Supplied data:

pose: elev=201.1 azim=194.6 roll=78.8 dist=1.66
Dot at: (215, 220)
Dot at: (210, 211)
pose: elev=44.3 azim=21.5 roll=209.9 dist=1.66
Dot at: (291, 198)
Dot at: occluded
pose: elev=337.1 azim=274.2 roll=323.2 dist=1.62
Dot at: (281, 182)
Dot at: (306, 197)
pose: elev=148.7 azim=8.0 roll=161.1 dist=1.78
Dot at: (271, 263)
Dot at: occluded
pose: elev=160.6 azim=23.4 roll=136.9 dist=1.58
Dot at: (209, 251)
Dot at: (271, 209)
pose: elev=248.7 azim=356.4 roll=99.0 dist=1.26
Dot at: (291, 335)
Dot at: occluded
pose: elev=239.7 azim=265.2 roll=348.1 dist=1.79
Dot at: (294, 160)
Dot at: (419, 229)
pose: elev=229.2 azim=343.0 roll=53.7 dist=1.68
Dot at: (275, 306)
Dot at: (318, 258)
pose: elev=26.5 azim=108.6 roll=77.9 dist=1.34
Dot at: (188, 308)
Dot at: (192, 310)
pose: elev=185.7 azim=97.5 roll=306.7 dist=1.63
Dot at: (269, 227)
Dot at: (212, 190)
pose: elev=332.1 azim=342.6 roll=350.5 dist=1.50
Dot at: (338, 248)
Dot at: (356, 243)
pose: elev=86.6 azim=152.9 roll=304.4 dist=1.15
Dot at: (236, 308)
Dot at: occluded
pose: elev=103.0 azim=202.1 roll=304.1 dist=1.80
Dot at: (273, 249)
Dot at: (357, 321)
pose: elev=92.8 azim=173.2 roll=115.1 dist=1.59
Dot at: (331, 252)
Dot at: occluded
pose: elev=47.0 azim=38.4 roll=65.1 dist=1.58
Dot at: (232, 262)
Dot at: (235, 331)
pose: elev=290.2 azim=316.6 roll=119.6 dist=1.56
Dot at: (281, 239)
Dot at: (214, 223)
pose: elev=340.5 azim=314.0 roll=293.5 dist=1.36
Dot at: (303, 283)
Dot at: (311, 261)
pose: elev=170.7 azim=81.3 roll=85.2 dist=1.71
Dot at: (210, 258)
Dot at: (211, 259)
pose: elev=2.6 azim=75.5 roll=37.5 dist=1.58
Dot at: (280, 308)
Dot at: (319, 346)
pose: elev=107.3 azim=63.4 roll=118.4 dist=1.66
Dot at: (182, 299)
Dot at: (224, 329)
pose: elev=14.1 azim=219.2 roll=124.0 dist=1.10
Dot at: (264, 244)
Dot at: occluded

What the task requires: Please update all the records above by replacing "pose" with "view" and leave every other part unchanged.

Written reply:
view: elev=201.1 azim=194.6 roll=78.8 dist=1.66
Dot at: (215, 220)
Dot at: (210, 211)
view: elev=44.3 azim=21.5 roll=209.9 dist=1.66
Dot at: (291, 198)
Dot at: occluded
view: elev=337.1 azim=274.2 roll=323.2 dist=1.62
Dot at: (281, 182)
Dot at: (306, 197)
view: elev=148.7 azim=8.0 roll=161.1 dist=1.78
Dot at: (271, 263)
Dot at: occluded
view: elev=160.6 azim=23.4 roll=136.9 dist=1.58
Dot at: (209, 251)
Dot at: (271, 209)
view: elev=248.7 azim=356.4 roll=99.0 dist=1.26
Dot at: (291, 335)
Dot at: occluded
view: elev=239.7 azim=265.2 roll=348.1 dist=1.79
Dot at: (294, 160)
Dot at: (419, 229)
view: elev=229.2 azim=343.0 roll=53.7 dist=1.68
Dot at: (275, 306)
Dot at: (318, 258)
view: elev=26.5 azim=108.6 roll=77.9 dist=1.34
Dot at: (188, 308)
Dot at: (192, 310)
view: elev=185.7 azim=97.5 roll=306.7 dist=1.63
Dot at: (269, 227)
Dot at: (212, 190)
view: elev=332.1 azim=342.6 roll=350.5 dist=1.50
Dot at: (338, 248)
Dot at: (356, 243)
view: elev=86.6 azim=152.9 roll=304.4 dist=1.15
Dot at: (236, 308)
Dot at: occluded
view: elev=103.0 azim=202.1 roll=304.1 dist=1.80
Dot at: (273, 249)
Dot at: (357, 321)
view: elev=92.8 azim=173.2 roll=115.1 dist=1.59
Dot at: (331, 252)
Dot at: occluded
view: elev=47.0 azim=38.4 roll=65.1 dist=1.58
Dot at: (232, 262)
Dot at: (235, 331)
view: elev=290.2 azim=316.6 roll=119.6 dist=1.56
Dot at: (281, 239)
Dot at: (214, 223)
view: elev=340.5 azim=314.0 roll=293.5 dist=1.36
Dot at: (303, 283)
Dot at: (311, 261)
view: elev=170.7 azim=81.3 roll=85.2 dist=1.71
Dot at: (210, 258)
Dot at: (211, 259)
view: elev=2.6 azim=75.5 roll=37.5 dist=1.58
Dot at: (280, 308)
Dot at: (319, 346)
view: elev=107.3 azim=63.4 roll=118.4 dist=1.66
Dot at: (182, 299)
Dot at: (224, 329)
view: elev=14.1 azim=219.2 roll=124.0 dist=1.10
Dot at: (264, 244)
Dot at: occluded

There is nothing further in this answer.